Transient Modeling of a Vanadium Redox Flow Battery and Real-Time Monitoring of Its Capacity and State of Charge

The vanadium redox flow battery (VRFB) is a rechargeable flow battery that is one of the most promising large-scale energy storage systems making it suitable for grid-level energy storage. However, the self-discharge reactions along with the undesired side reactions and water transfer through the membrane cause imbalance in the electrolyte and state of charge, which can significantly reduce the capacity of these batteries. A first-principles, 2D electrochemical dynamic model of all-VRFB is developed. The electrochemical model includes self-discharge reactions caused by diffusion, convection, and migration of the vanadium ions from one half-cell to the other. In addition, side reactions leading to evolution of hydrogen and oxygen are modeled. Water transport through the membrane is modeled by considering transport of water along with vanadium ions due to electro-osmotic drag and diffusion between two electrolyte half-cells.
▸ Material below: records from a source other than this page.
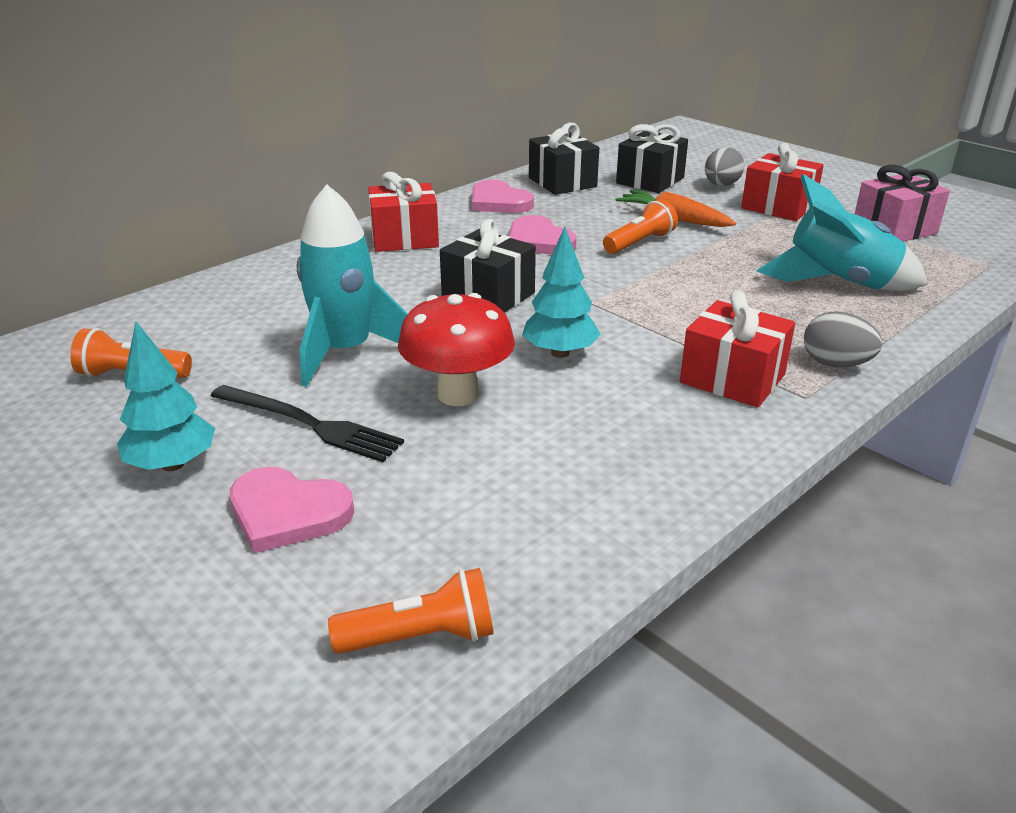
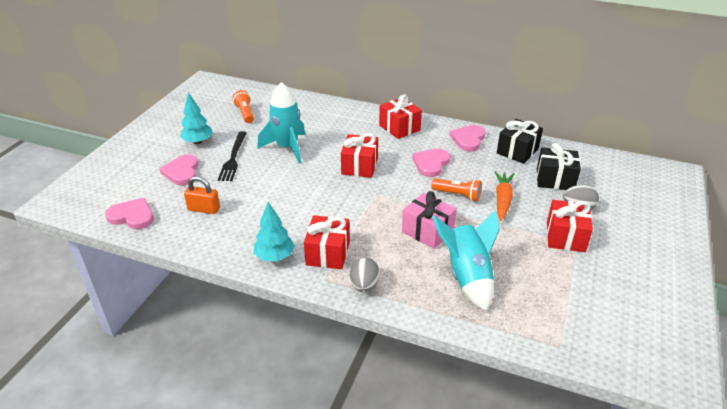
camera: 65 degrees right, 5 degrees up
orange flashlight [328,568,494,654] -> pink heart [105,198,154,229]
red mushroom [398,293,515,406] -> none
black gift [440,219,536,313] -> red gift [341,133,378,178]
turquoise tree [522,227,601,358] -> turquoise tree moved to [254,202,295,261]
pink gift [855,165,950,242] -> pink gift moved to [402,191,457,249]
none -> orange padlock [184,176,220,214]

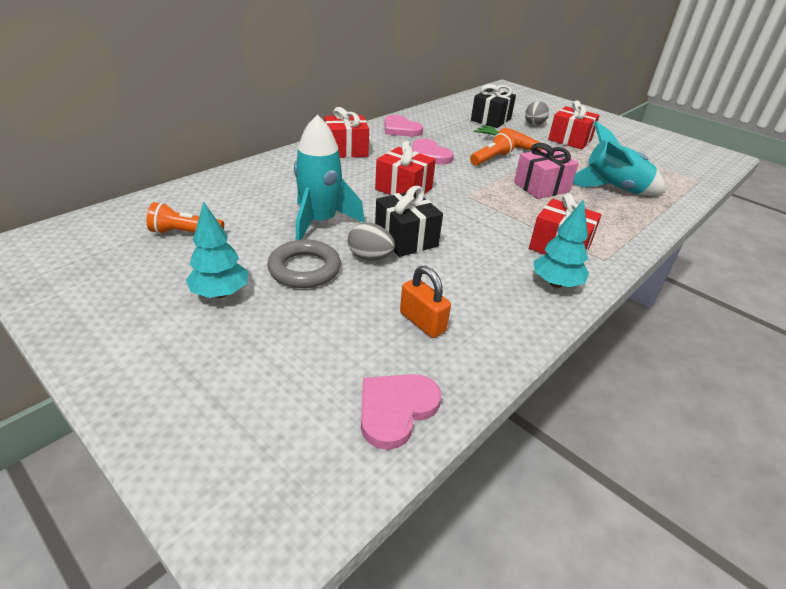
camera: 70 degrees left, 0 degrees up
pink heart [159,155,199,185] -> none
orange padlock [184,176,220,214] -> orange padlock turned 75 degrees counterclockwise [400,266,451,338]
black fork [218,131,246,181] -> grey ring [267,240,341,288]
grey egg [350,258,380,292] -> grey egg moved to [348,223,395,261]
black gift [497,119,543,164] -> black gift moved to [375,186,443,257]

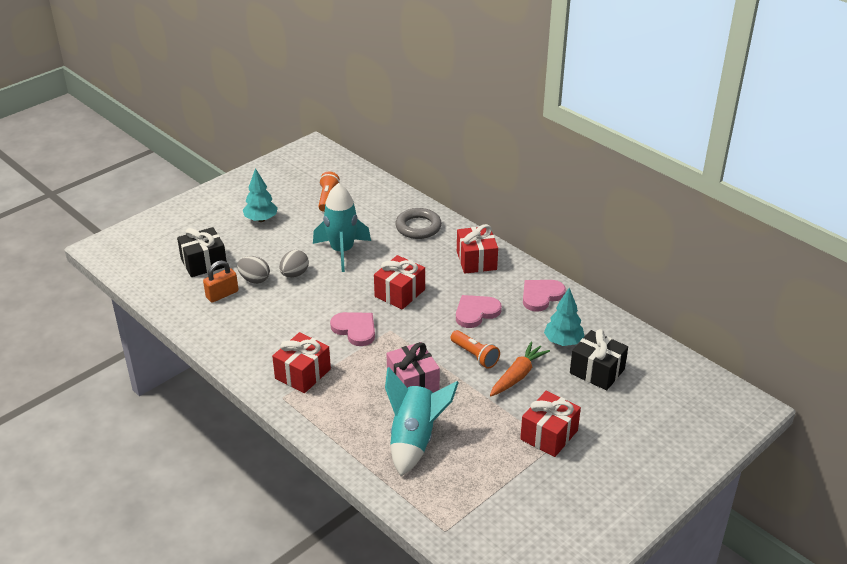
camera: 95 degrees right, 0 degrees up
grey ring [267,240,341,288] -> grey ring moved to [395,208,442,239]
pink heart [361,374,441,450] -> pink heart moved to [330,312,375,346]
black gift [375,186,443,257] -> black gift moved to [177,227,227,277]
grey egg [525,101,549,126] -> grey egg moved to [237,256,270,284]
turquoise tree [533,199,589,288] -> turquoise tree moved to [544,288,585,346]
The model is validated with the experimental data. A filtering approach is developed for co-estimation of state of charge and capacity. Using a state-space model identified using the data generated by the pseudo-random binary sequence in the current and electrolyte flowrates, the filtering approach is found to yield satisfactory estimation of the state of charge and capacity by using voltage as the only measured output variable.